Repubblica 11.10.16
Se anche la scienza non capisce i transgender
di Paolo Cornaglia Ferraris
LA
 RICERCA genetica continua a definire nuovi fattori coinvolti nello 
sviluppo del genere maschile o femminile. Ciononostante, la comprensione
 scientifica del transgender resta inadeguata. L’assegnazione del sesso 
alla nascita, basata sulla sola apparenza dei genitali, non è precisa. 

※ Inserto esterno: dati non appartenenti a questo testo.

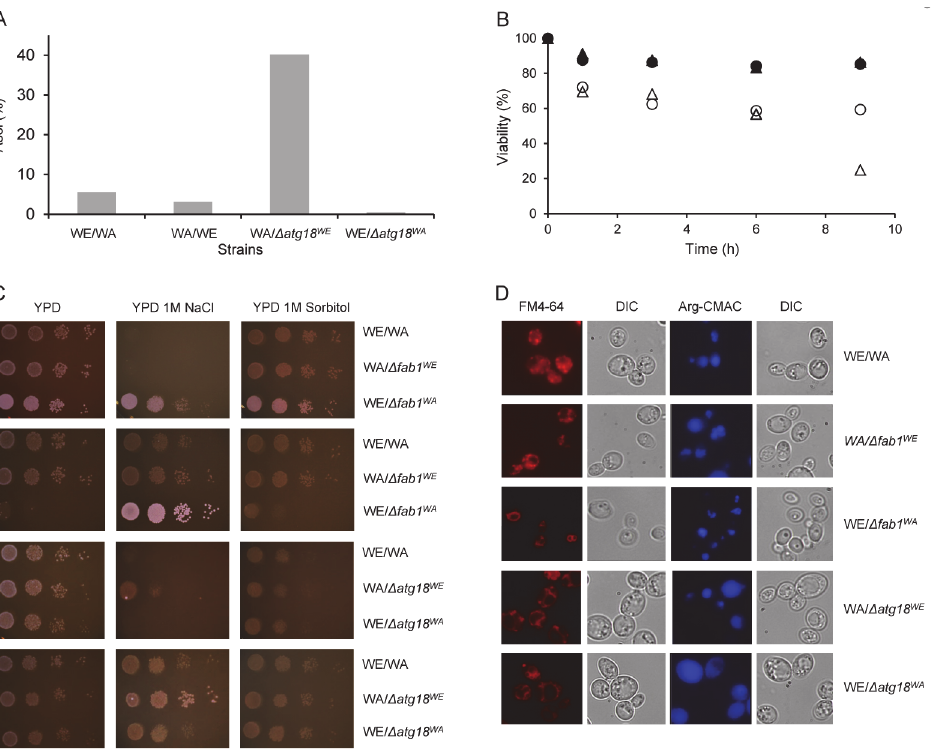
Fig 4. Phenotypic characterization of ATG18 and FAB1 alleles. A) Hemizygous diploid Δ atg18 cells showed different sporulation patterns. After 48 hours on 1% K-acetate, the counted asci were expressed as a percentage of total cells. B) Effect of nitrogen starvation on cell viability of the Δ atg18 strains. The hybrid WE ( Nat R )/WA ( Hyg R ) ( ● ), WA ( Nat R )/WE ( Hyg R ) ( ▲ ), WE/ ATG18 WA ( (cid:4) ), and WA/ ATG18 WE ( Δ ) strains were grown until the mid-log phase in SD and then moved to SD-N. Aliquots were collected and plated on YPD at the indicated times. The scale of viability (%) indicates the percentage of viable cells for the different strains against the time in starvation medium. Values are the mean of triplicate measurements, and the standard deviation was less than 15%. C) FAB1 WA and ATG18 WE rescue cells from ionic-hyperosmotic stress at 37°C. Serial dilutions of heterozygous and hemizygous strain cells were plated on YPD medium, YPD medium containing 1 M NaCl, and 1 M sorbitol and grown at the indicated temperatures. D) Hemizygous cells show vacuole fragmentation and vacuole acidification deficiency. Each pair of image columns show phase microscopy of the same field, which shows cells stained with FM4-64 to visualize vacuole membrane, pH vacuolar dye cell blue Arg-CMAC, and the differential interference contrast (DIC) images.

Differenze nell’attività dei geni che condizionano la funzione del 
cervello in rapporto alla definizione di genere impattano con 
organizzazione sociale, fattori psicologici e cultura. Anatemi e 
carcerazione non sono risposte accettabili alla richiesta di persone in 
cui il genere assegnato dall’anagrafe non corrisponde a quanto 
percepito. Adeguamento chirurgico, terapie ormonali, psicoterapia, fanno
 parte di decisioni mediche delicate, proprio perché deficitarie in dati
 scientifici. Ignorare ciò significa non capire che una minoranza 
dell’umanità (circa 140.000 persone in Italia, 700.000 in USA) ha 
problemi d’identificazione di genere. La rigidità di posizioni religiose
 e culturali scontra con una realtà medica che nulla ha a che fare con 
viziose derive culturali. Finanziare la ricerca, piuttosto, produce il 
rigore scientifico necessario a definire processi chiariti solo nei casi
 di ermafroditismo, quando è evidente la presenza di testicolo e ovaio 
nella stessa persona. Il paziente epilettico non è una persona nella cui
 testa è entrato il demonio, ma un malato con attività elettrica 
cerebrale patologica. Lo abbiamo capito grazie alla ricerca e siamo 
arrivati a farmaci efficaci, anche se non su tutti. Le discrepanze di 
genere non sono vizi di società decadenti, ma realtà cliniche che 
emergono grazie agli spazi conquistati dalla scienza.